Wine vintage rating 1968
1968 a vintage for Italian wines. In the north of Piedmont there is a small town that produces dry red wines that are particularly long-lived: Gattinara. Like Barolo, the wines are made from the Nebbiolo grape variety in a traditional way. When young, the wines are bulky and dominated by the characteristic tannins of the Nebbiolo grape. The wines mature very slowly. In Gattinara, a strangely bulbous bottle shape is used very often, specially made for very old wines: the depot should remain in the bottle curvature when poured out!
The Marchesi di Barolo also used a similarly elaborate bottle until 1968: the relief-like glass seal on the wine bottle was used for the last time by the Antichi Poderi in 1968 for the flagship wine of the house.

Weather in the year 1968

Good filling levels, good wine quality
Of course, the good condition of a wine from an old vintage depends on excellent storage. Above all, the wine must not have frequently changed cellars. Ideally, the wine will have rested in one and the same wine cellar.
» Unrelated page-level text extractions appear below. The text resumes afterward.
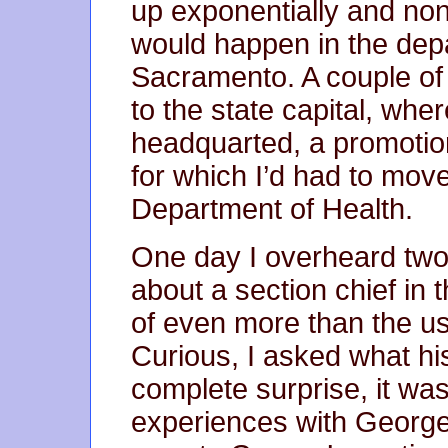
up exponentially and non
would happen in the depar
Sacramento. A couple of 
to the state capital, wh
headquarted, a promotion
for which I’d had to move
Department of Health.
One day I overheard two
about a section chief i
of even more than the u
Curious, I asked what h
complete surprise, it wa
experiences with George 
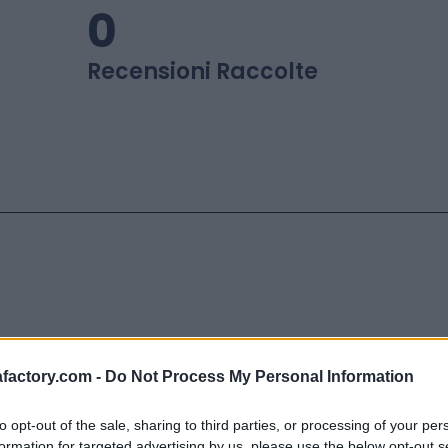
0
Recensioni Raccolte
factory.com -
Do Not Process My Personal Information
y
più importante in Italia che svi
to opt-out of the sale, sharing to third parties, or processing of your per
 recensioni
qualificate grazie a un
formation for targeted advertising by us, please use the below opt-out s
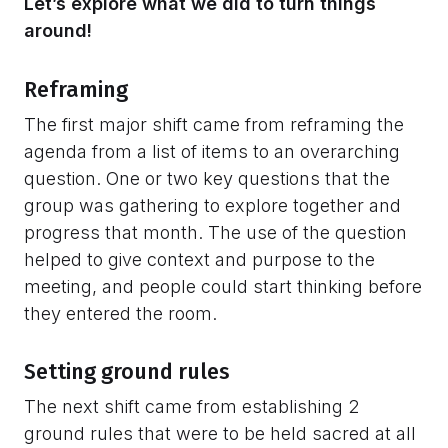
Let’s explore what we did to turn things
around!
Reframing
The first major shift came from reframing the
agenda from a list of items to an overarching
question. One or two key questions that the
group was gathering to explore together and
progress that month. The use of the question
helped to give context and purpose to the
meeting, and people could start thinking before
they entered the room.
Setting ground rules
The next shift came from establishing 2
ground rules that were to be held sacred at all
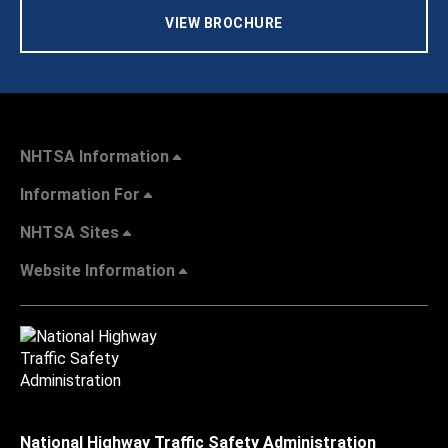
VIEW BROCHURE
NHTSA Information
Information For
NHTSA Sites
Website Information
National Highway Traffic Safety Administration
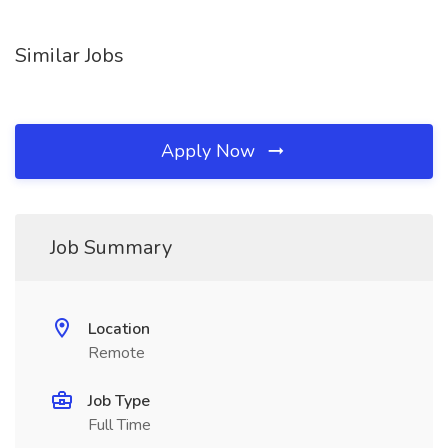
Similar Jobs
Apply Now
Job Summary
Location
Remote
Job Type
Full Time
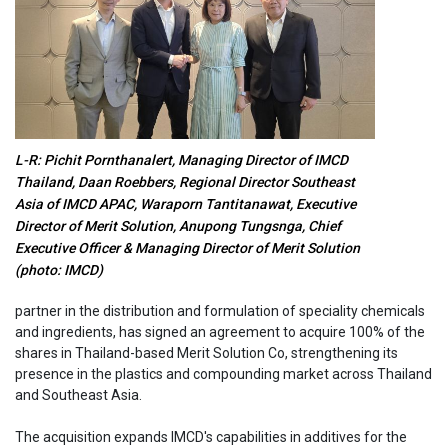
L-R: Pichit Pornthanalert, Managing Director of IMCD
Thailand, Daan Roebbers, Regional Director Southeast
Asia of IMCD APAC, Waraporn Tantitanawat, Executive
Director of Merit Solution, Anupong Tungsnga, Chief
Executive Officer & Managing Director of Merit Solution
(photo: IMCD)
partner in the distribution and formulation of speciality chemicals
and ingredients, has signed an agreement to acquire 100% of the
shares in Thailand-based Merit Solution Co, strengthening its
presence in the plastics and compounding market across Thailand
and Southeast Asia.
The acquisition expands IMCD's capabilities in additives for the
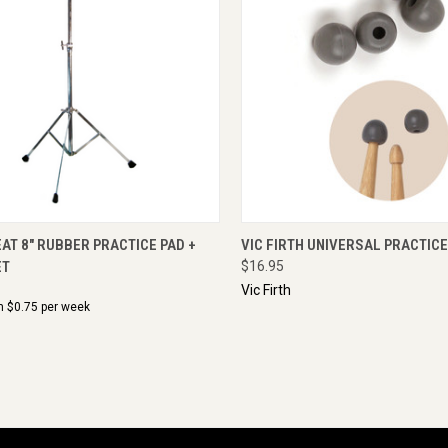
CK VIEW
ADD TO CART
QUICK VIEW
ENQU
T 8" RUBBER PRACTICE PAD +
VIC FIRTH UNIVERSAL PRACTICE
ET
$16.95
Vic Firth
m $
0.75
per week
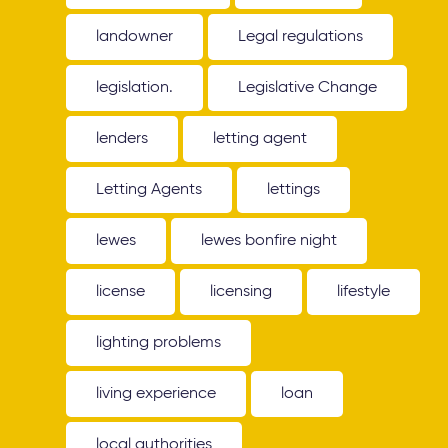
landowner
Legal regulations
legislation.
Legislative Change
lenders
letting agent
Letting Agents
lettings
lewes
lewes bonfire night
license
licensing
lifestyle
lighting problems
living experience
loan
local authorities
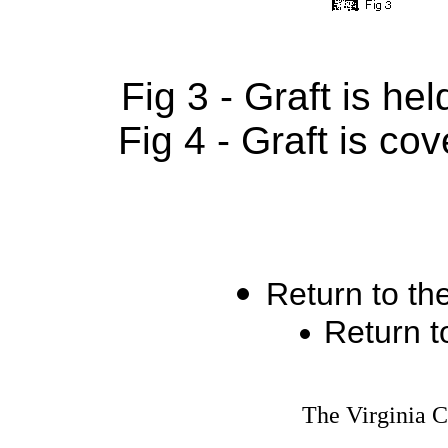
Fig 3 - Graft is he
Fig 4 - Graft is co
Return to th
Return t
The Virginia 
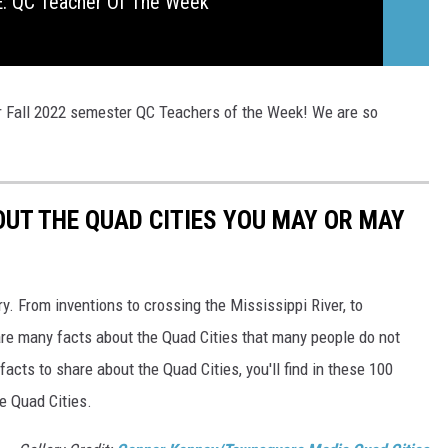
 QC Teacher Of The Week
ur Fall 2022 semester QC Teachers of the Week! We are so
OUT THE QUAD CITIES YOU MAY OR MAY
ory. From inventions to crossing the Mississippi River, to
re many facts about the Quad Cities that many people do not
acts to share about the Quad Cities, you'll find in these 100
he Quad Cities.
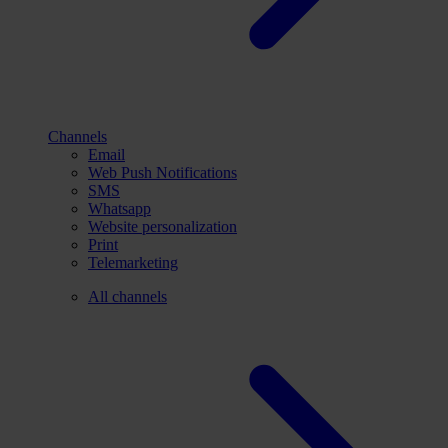
Channels
Email
Web Push Notifications
SMS
Whatsapp
Website personalization
Print
Telemarketing
All channels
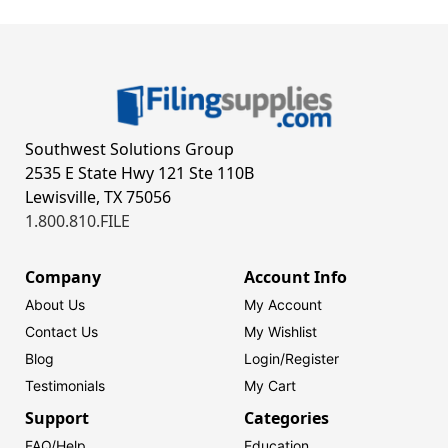
Southwest Solutions Group
2535 E State Hwy 121 Ste 110B
Lewisville, TX 75056
1.800.810.FILE
Company
Account Info
About Us
My Account
Contact Us
My Wishlist
Blog
Login/
Register
Testimonials
My Cart
Support
Categories
FAQ/Help
Education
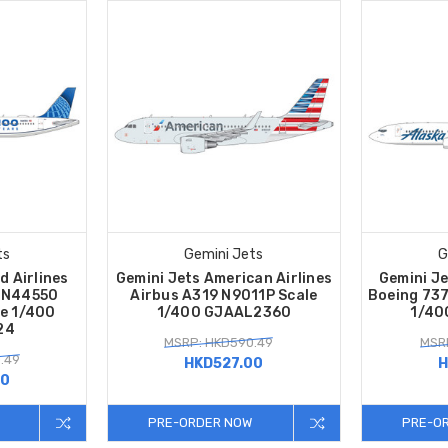
ts
Gemini Jets
G
d Airlines
Gemini Jets American Airlines
Gemini Je
o N44550
Airbus A319 N9011P Scale
Boeing 73
le 1/400
1/400 GJAAL2360
1/40
24
MSRP: HKD590.49
MSRP
.49
HKD527.00
H
00
PRE-ORDER NOW
PRE-O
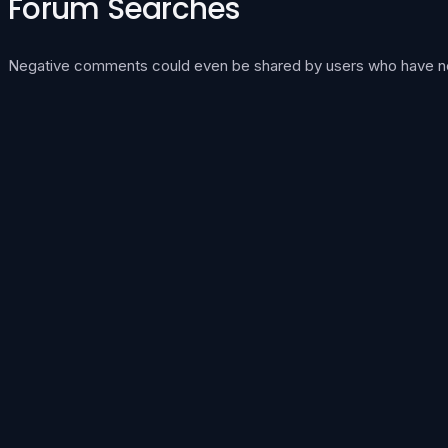
Forum Searches
Negative comments could even be shared by users who have neve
But also the cork that sits in each individual bottle is very important. A perfect cork has few pores and keeps the wine stable. If an inferior cork happens to have been used in a bottle, the porous surface will begin to soak up wine and allow micro-quantities of the liquid to evaporate over the decades. Poor fill levels are the result.
A poor fill level therefore also indicates a high risk that the wine bottle could soon begin to leak.
The fill levels explained:
In the bottle neck (high fill to base neck) about 2 cm is perfect for wines.
Top and upper shoulder, ([very] top shoulder), approx. 3 cm is very good for very old wines.
Medium shoulder (mid shoulder), about 4 cm is only acceptable for rare top wines and in individual cases.
Everything below the red line should not be offered any more.